Commento a “La rivista Atletica Studi ieri e oggi”

“D’accordissimo sul fatto che la scuola non possa ignorare lo sport e se non ha i mezzi per organizzarlo come minimo deve avere rispetto per la gran mole di lavoro che migliaia e migliaia di volontari si dannano l’anima di portare avanti fra mille difficoltà non da ultimo pure la riforma dello sport che sembra approntata per dar fastidio a questi invece che per aiutarli. Non sono altrettanto d’accordo su un’altra osservazione che permea dal tuo articolo secondo la quale l’eccessiva medicalizzazione dello sport avrebbe impedito e soffocato un’evoluzione delle tecniche di allenamento. Su che basi affermi queste cose?”

“Non ho alcuna base per affermare queste cose, solo sensazioni “epidermiche” prive di dati statistici di riferimento. Pertanto è puramente un parere personale contestabilissimo come tutti i pareri personali.

Io ho la sensazione che negli ultimi decenni non ci sia stata sperimentazione, nel bene e nel male, sulle tecniche di allenamento e ci sia stata invece una grande diffusione di protocolli standardizzati. Se giri per i vari campi di atletica di tutta Italia vedi che più o meno gli atleti si allenano tutti nello stesso modo. Un tempo non era così, c’era più variabilità ed era legata alla fantasia di allenatori che avevano più propensione alla sperimentazione. Probabilmente sbagliavano anche tanto ma almeno ogni tanto qualcosa la scoprivano.

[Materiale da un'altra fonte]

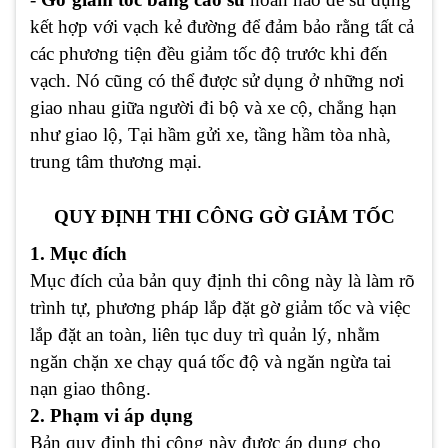
kết hợp với vạch kẻ đường để đảm bảo rằng tất cả
các phương tiện đều giảm tốc độ trước khi đến
vạch. Nó cũng có thể được sử dụng ở những nơi
giao nhau giữa người đi bộ và xe cộ, chẳng hạn
như giao lộ, Tại hầm gửi xe, tầng hầm tòa nhà,
trung tâm thương mại.
QUY ĐỊNH THI CÔNG GỜ GIẢM TỐC
1. Mục đích
Mục đích của bản quy định thi công này là làm rõ
trình tự, phương pháp lắp đặt gờ giảm tốc và việc
lắp đặt an toàn, liên tục duy trì quản lý, nhằm
ngăn chặn xe chạy quá tốc độ và ngăn ngừa tai
nạn giao thông.
2. Phạm vi áp dụng
Bản quy định thi công này được áp dụng cho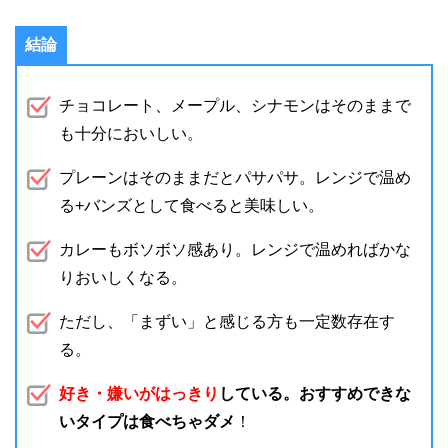
結論
チョコレート、メープル、シナモンはそのままで
も十分においしい。
プレーンはそのままだとパサパサ。レンジで温め
る+バンズとして食べると美味しい。
カレーもボソボソ感あり。レンジで温めればかな
りおいしくなる。
ただし、「まずい」と感じる方も一定数存在す
る。
好き・嫌いがはっきり
している。おすすめできな
いタイプは食べちゃダメ
！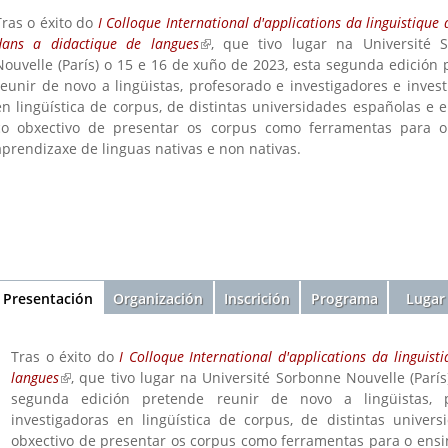
Tras o éxito do
I Colloque International d'applications da linguistique
dans a didactique de langues
(link is external)
, que tivo lugar na Université 
Nouvelle (París) o 15 e 16 de xuño de 2023, esta segunda edición
reunir de novo a lingüistas, profesorado e investigadores e inves
en lingüística de corpus, de distintas universidades españolas e 
co obxectivo de presentar os corpus como ferramentas para o
aprendizaxe de linguas nativas e non nativas.
Sección
Presentación
(active
Organización
Inscrición
Programa
Lugar
tab)
Tras o éxito do
I Colloque International d'applications da linguis
langues
(link is external)
, que tivo lugar na Université Sorbonne Nouvelle (Parí
segunda edición pretende reunir de novo a lingüistas, p
investigadoras en lingüística de corpus, de distintas univer
obxectivo de presentar os corpus como ferramentas para o ensi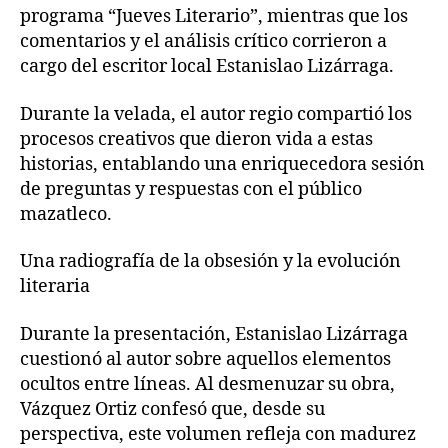
programa “Jueves Literario”, mientras que los
comentarios y el análisis crítico corrieron a
cargo del escritor local Estanislao Lizárraga.
Durante la velada, el autor regio compartió los
procesos creativos que dieron vida a estas
historias, entablando una enriquecedora sesión
de preguntas y respuestas con el público
mazatleco.
Una radiografía de la obsesión y la evolución
literaria
Durante la presentación, Estanislao Lizárraga
cuestionó al autor sobre aquellos elementos
ocultos entre líneas. Al desmenuzar su obra,
Vázquez Ortiz confesó que, desde su
perspectiva, este volumen refleja con madurez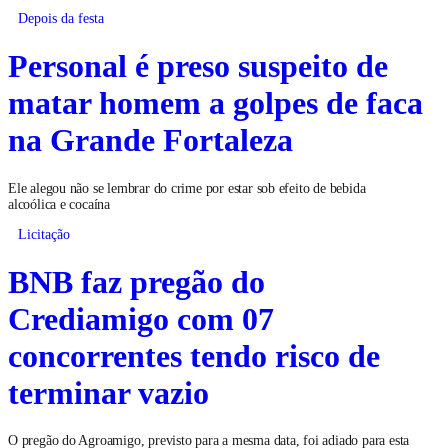
Depois da festa
Personal é preso suspeito de
matar homem a golpes de faca
na Grande Fortaleza
Ele alegou não se lembrar do crime por estar sob efeito de bebida
alcoólica e cocaína
Licitação
BNB faz pregão do
Crediamigo com 07
concorrentes tendo risco de
terminar vazio
O pregão do Agroamigo, previsto para a mesma data, foi adiado para esta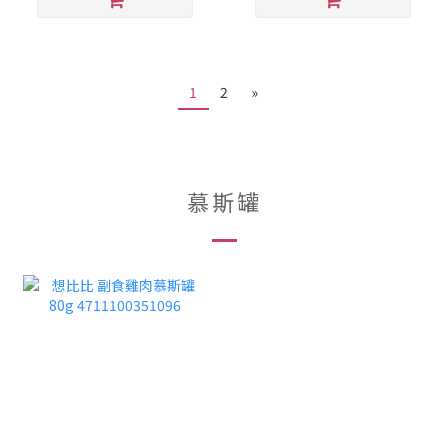
1
2
»
慕斯罐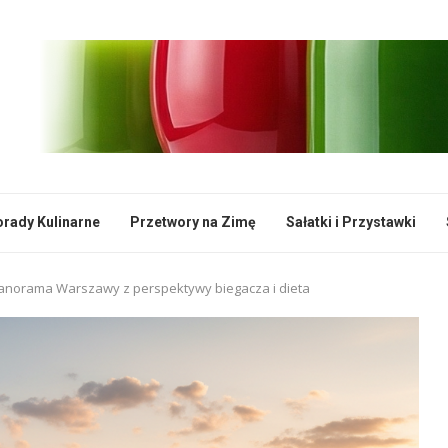
rady Kulinarne
Przetwory na Zimę
Sałatki i Przystawki
panorama Warszawy z perspektywy biegacza i dieta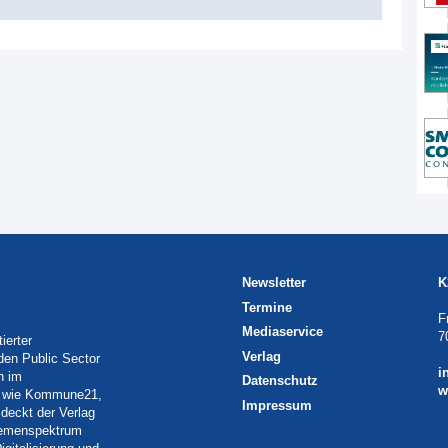
Newsletter
K
Termine
F
Mediaservice
7
ierter
Verlag
 den Public Sector
i
h im
Datenschutz
w
eln wie Kommune21,
Impressum
deckt der Verlag
Themenspektrum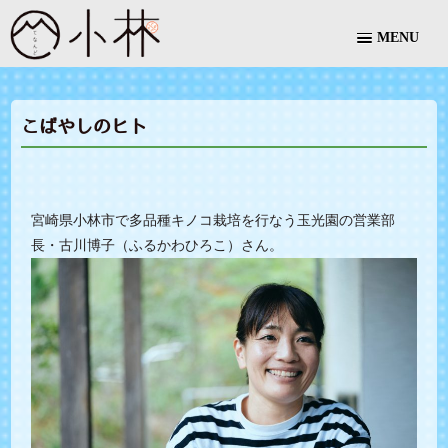
MENU
こばやしのヒト
宮崎県小林市で多品種キノコ栽培を行なう玉光園の営業部
長・古川博子（ふるかわひろこ）さん。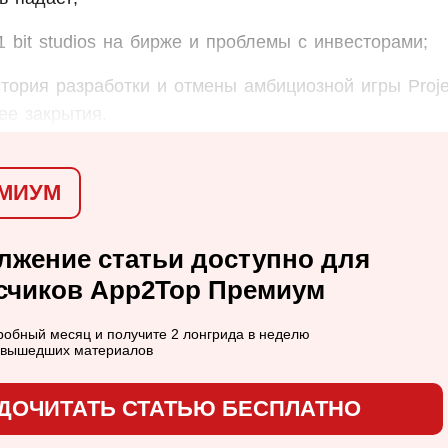
 bit studios на бирже и проблемы с инвесторами;
стория разработки и отмены амбициозной игры Proje
ее закрытия.
МИУМ
лжение статьи доступно для
счиков App2Top Премиум
обный месяц и получите 2 лонгрида в неделю
в вышедших материалов
ДОЧИТАТЬ СТАТЬЮ БЕСПЛАТНО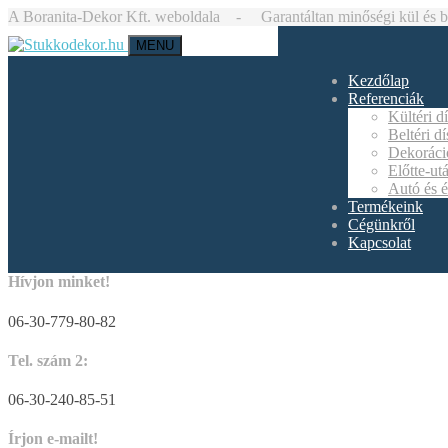
A Boranita-Dekor Kft. weboldala - Garantáltan minőségi kül és bel
MENU
Kezdőlap
Referenciák
Kültéri d
Beltéri d
Dekoráci
Előtte-ut
Autó és é
Termékeink
Cégünkről
Kapcsolat
Hívjon minket!
06-30-779-80-82
Tel. szám 2:
06-30-240-85-51
Írjon e-mailt!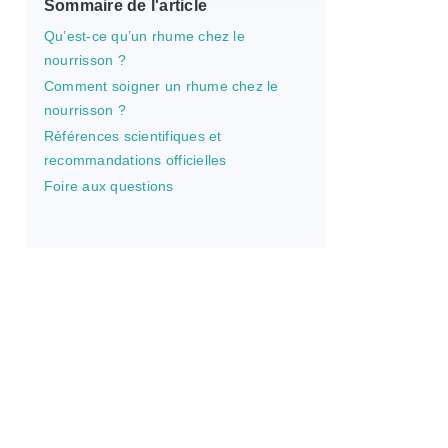
Sommaire de l'article
Qu’est-ce qu’un rhume chez le
nourrisson ?
Comment soigner un rhume chez le
nourrisson ?
Références scientifiques et
recommandations officielles
Foire aux questions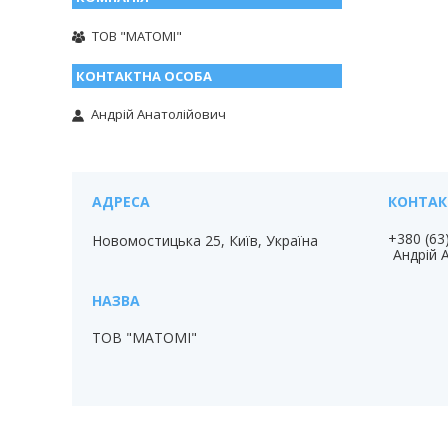
ТОВ "МАТОМІ"
Андрій Анатолійович
+380 (63
Новомостицька 25, Київ, Україна
Андрій 
ТОВ "МАТОМІ"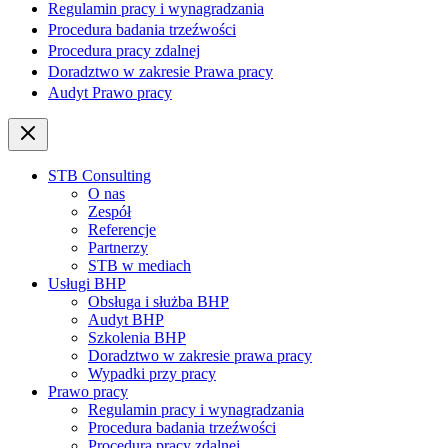
Regulamin pracy i wynagradzania
Procedura badania trzeźwości
Procedura pracy zdalnej
Doradztwo w zakresie Prawa pracy
Audyt Prawo pracy
STB Consulting
O nas
Zespół
Referencje
Partnerzy
STB w mediach
Usługi BHP
Obsługa i służba BHP
Audyt BHP
Szkolenia BHP
Doradztwo w zakresie prawa pracy
Wypadki przy pracy
Prawo pracy
Regulamin pracy i wynagradzania
Procedura badania trzeźwości
Procedura pracy zdalnej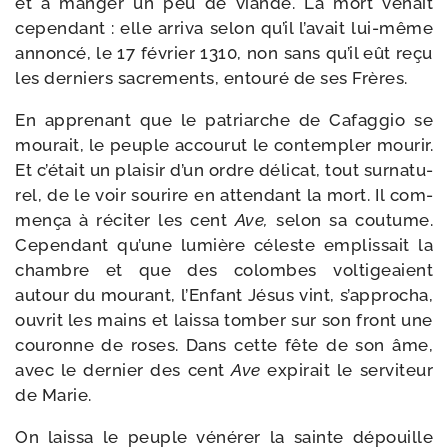
et à man­ger un peu de viande. La mort venait
cepen­dant : elle arri­va selon qu’il l’avait lui-​même
annon­cé, le 17 février 1310, non sans qu’il eût reçu
les der­niers sacre­ments, entou­ré de ses Frères.
En appre­nant que le patriarche de Cafaggio se
mou­rait, le peuple accou­rut le contem­pler mou­rir.
Et c’é­tait un plai­sir d’un ordre déli­cat, tout sur­na­tu­
rel, de le voir sou­rire en atten­dant la mort. Il com­
men­ça à réci­ter les cent
Ave,
selon sa cou­tume.
Cependant qu’une lumière céleste emplis­sait la
chambre et que des colombes vol­ti­geaient
autour du mou­rant, l’Enfant Jésus vint, s’approcha,
ouvrit les mains et lais­sa tom­ber sur son front une
cou­ronne de roses. Dans cette fête de son âme,
avec le der­nier des cent
Ave
expi­rait le ser­vi­teur
de Marie.
On lais­sa le peuple véné­rer la sainte dépouille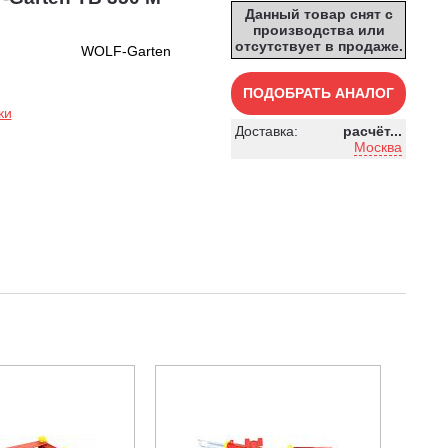
Данный товар снят с
производства или
отсутствует в продаже.
WOLF-Garten
ПОДОБРАТЬ АНАЛОГ
ки
Доставка:
расчёт...
Москва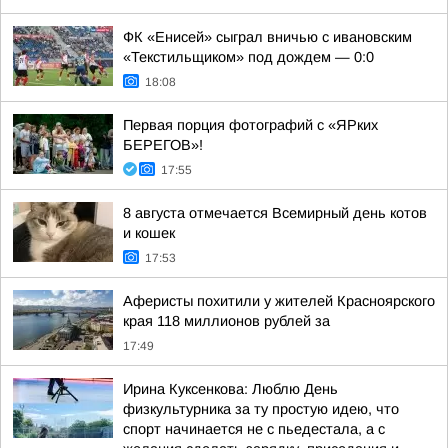
ФК «Енисей» сыграл вничью с ивановским
«Текстильщиком» под дождем — 0:0
18:08
Первая порция фотографий с «ЯРких
БЕРЕГОВ»!
17:55
8 августа отмечается Всемирный день котов
и кошек
17:53
Аферисты похитили у жителей Красноярского
края 118 миллионов рублей за
17:49
Ирина Куксенкова: Люблю День
физкультурника за ту простую идею, что
спорт начинается не с пьедестала, а с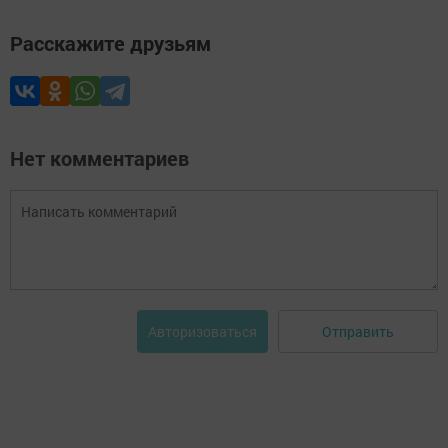
Расскажите друзьям
Нет комментариев
Отправить
Авторизоваться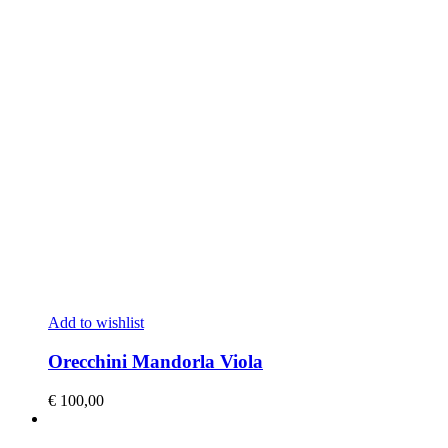
Add to wishlist
Orecchini Mandorla Viola
€
100,00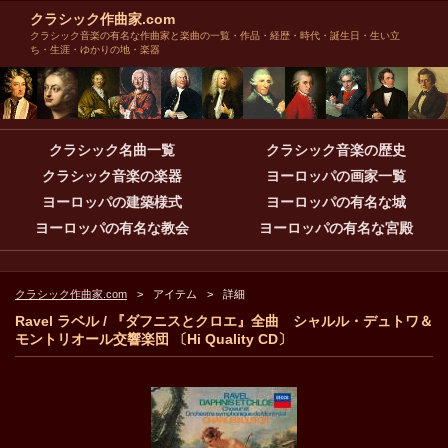
クラシック作曲家.com
クラシック音楽の有名な作曲家と楽曲の一覧・作品・経歴・時代・誕生日・生い立
ち・生涯・ゆかりの地・楽器
クラシック名曲一覧
クラシック音楽の歴史
クラシック音楽の楽器
ヨーロッパの画家一覧
ヨーロッパの建築様式
ヨーロッパの有名な城
ヨーロッパの有名な教会
ヨーロッパの有名な宮殿
クラシック作曲家.com
アイテム
詳細
Ravel ラベル / 『ダフニスとクロエ』全曲 シャルル・デュトワ＆
モントリオール交響楽団 〔Hi Quality CD〕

In tema di doping invece c’è stata un’evoluzione colossale. Il doping si è diffuso a macchia d’olio al punto tale che è sorta la necessità di non chiamarlo più doping ma “assistenza medica”. Ai controlli antidoping chi si dopa davvero non ci casca assolutamente più (una volta questa era prerogativa solo degli atleti del blocco sovietico che erano gli unici a fare le cose con un certo tipo di organizzazione e da questo punto di vista ci tocca dire che ci siamo “sovietizzati” tutti…) e vengono presi solo gli sprovveduti che fanno di testa loro.

Questo ovviamente è un argomento tabù e non se ne può parlare ora come non se ne poteva parlare un tempo. In fatto di omertà per conto mio siamo pure peggiorati nel senso che noi un tempo sapevamo più o meno cosa bolliva in pentola. Adesso non sanno assolutamente nulla, c’è un’omertà pazzesca e nei vari processi antidoping se uno osa parlare si piglia il doppio della pena prevista.

Ovviamente anche qui non ci sono dati statistici da poter presentare e pertanto a livello “scientifico” bisognerebbe stare zitti.

Per fortuna in Italia c’è libertà di parola ed ognuno è libero di esprimere il suo parere. Io dico,, e sottolineo all’esasperazione come questo sia un parere personale, che un tempo c’erano molti più tecnici che studiavano sul campo davvero lo sport. Adesso ci sono molti tecnici che si accontentano di applicare protocolli già applicati da altri ma non hanno l’ambizione di provare qualcosa di nuovo, quasi avessero paura a sperimentare. Sempre parere personale, se si fa tutto senza farmaci è più che lecito provare tecniche nuove di allenamento e non dovrebbero esserci questi gran rischi per la salute. Se invece dietro c’è uno staff medico che interviene pure con i farmaci allora mettersi a fare giochini strani con la preparazione forse non è una cosa molto sensata. Se l’atleta non prende farmaci e stai esagerando con la preparazione te ne accorgi subito perché questo va in sovraccarico e sei costretto a cambiare preparazione. Se invece l’atleta si aiuta nei recuperi con i farmaci allora devi essere più prudente perché purtroppo il trattamento farmacologico ha la capacità di mascherare anche i segnali di sovraccarico.

In sintesi, e questo è il mio parere anacronistico di allenatore di altri tempi, è lecito e pure utile fare i pionieri a patto che si rinunci ad ogni trattamento farmacologico di sostegno alla preparazione.